The targeted capitalists and their regimes and the downwardly mobile middle classes and the masses facing destitution are much more aware of the centrality of inflation to their profits, living standards and everyday life and the threats of popular upheavals. The Anglo-American left, in all of its variants, is destined once again to irrelevance in the face of world-historic challenges and opportunities. This contrasts with the intense preoccupation of the capitalist class with inflation. It is the central topic of weekly meeting of central bankers the world over. Empty resolutions are approved at the monthly conferences convoked by international financial institutions. Almost daily there are pronouncements by finance and economic ministers. Yet the complacent indifference of our intellectuals is striking.
To awaken from intellectual stupor and political irrelevance in the face of the mass revolt against inflation, it is necessary for the Anglo-American left to come to grips with the scope, depth and significance of accelerating inflation in our times. Inflation is pre-eminently a political phenomenon in every sense of the word: it is a product of public policies which deeply affect markets, supply and demand, consumers, producers and speculators. Inflation is the detonator of mass political action and offers historic opportunities for broad-based ‘regime transformation’ and even revolutions in a way similar to the way the destructive imperial wars have in the past. Like wars, inflation devastates vast sectors of society, puts them all in common deteriorating positions and projects their worst nightmare — a regression into the abyss of mass destitution.
The Centrality of Inflation
The most threatening challenge to contemporary imperial regimes and their client nations is out of control inflation and a raging rise in food prices. Writers on the Left who write of the end of empire and focus on the financial crises (in the US), or the energy crises (in Europe), or the grievance of mass peasant protests over corruption in China, have overlooked the one grievance which cuts across all regimes of the world (with greater or lesser intensity but everywhere growing more powerful) namely inflation, especially in vital necessities such as food and fuel costs.
For Marxists, their narrow focus is on the class struggle at the workplace and related issues of unemployment and deteriorating work conditions as the detonator of mass unrest and organized anti-capitalist action. For environmentalists, the point of mobilization is climate change, peak oil, environment degradation and the resultant deterioration of human existence. For anti-imperialists and related anti-war activists, it is the US, EU and Israeli wars in the Middle East which represent the great moral challenges of our times and the greatest danger to world peace.

Raw data:

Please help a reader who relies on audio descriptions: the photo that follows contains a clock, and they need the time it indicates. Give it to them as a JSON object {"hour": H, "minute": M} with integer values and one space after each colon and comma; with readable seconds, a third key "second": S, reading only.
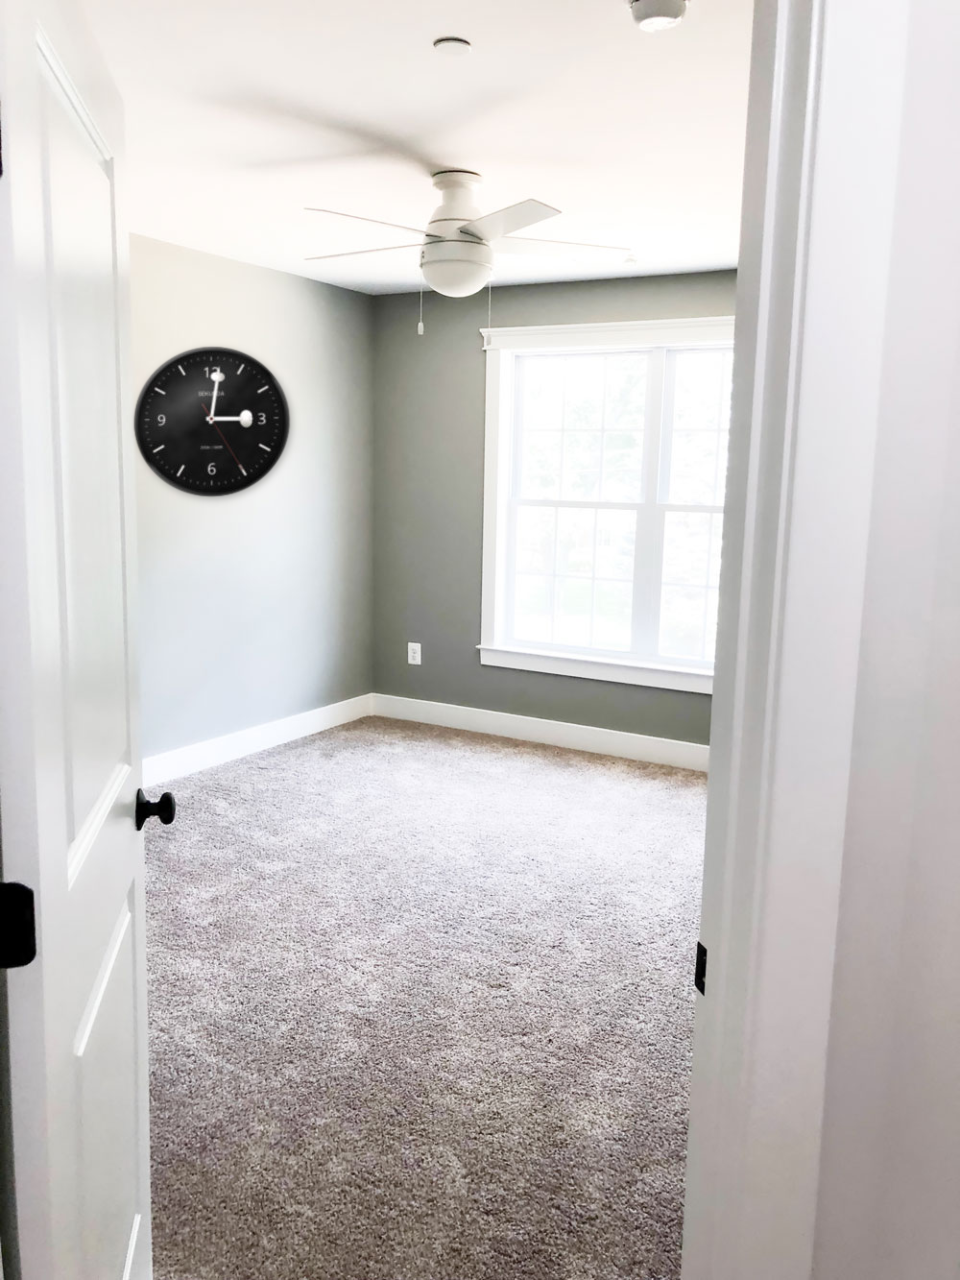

Work required: Can you set down, word for word, the stretch of the text on inflation from "To awaken from" through "of mass destitution."? The data has no connection to the text on inflation.

Solution:
To awaken from intellectual stupor and political irrelevance in the face of the mass revolt against inflation, it is necessary for the Anglo-American left to come to grips with the scope, depth and significance of accelerating inflation in our times. Inflation is pre-eminently a political phenomenon in every sense of the word: it is a product of public policies which deeply affect markets, supply and demand, consumers, producers and speculators. Inflation is the detonator of mass political action and offers historic opportunities for broad-based ‘regime transformation’ and even revolutions in a way similar to the way the destructive imperial wars have in the past. Like wars, inflation devastates vast sectors of society, puts them all in common deteriorating positions and projects their worst nightmare — a regression into the abyss of mass destitution.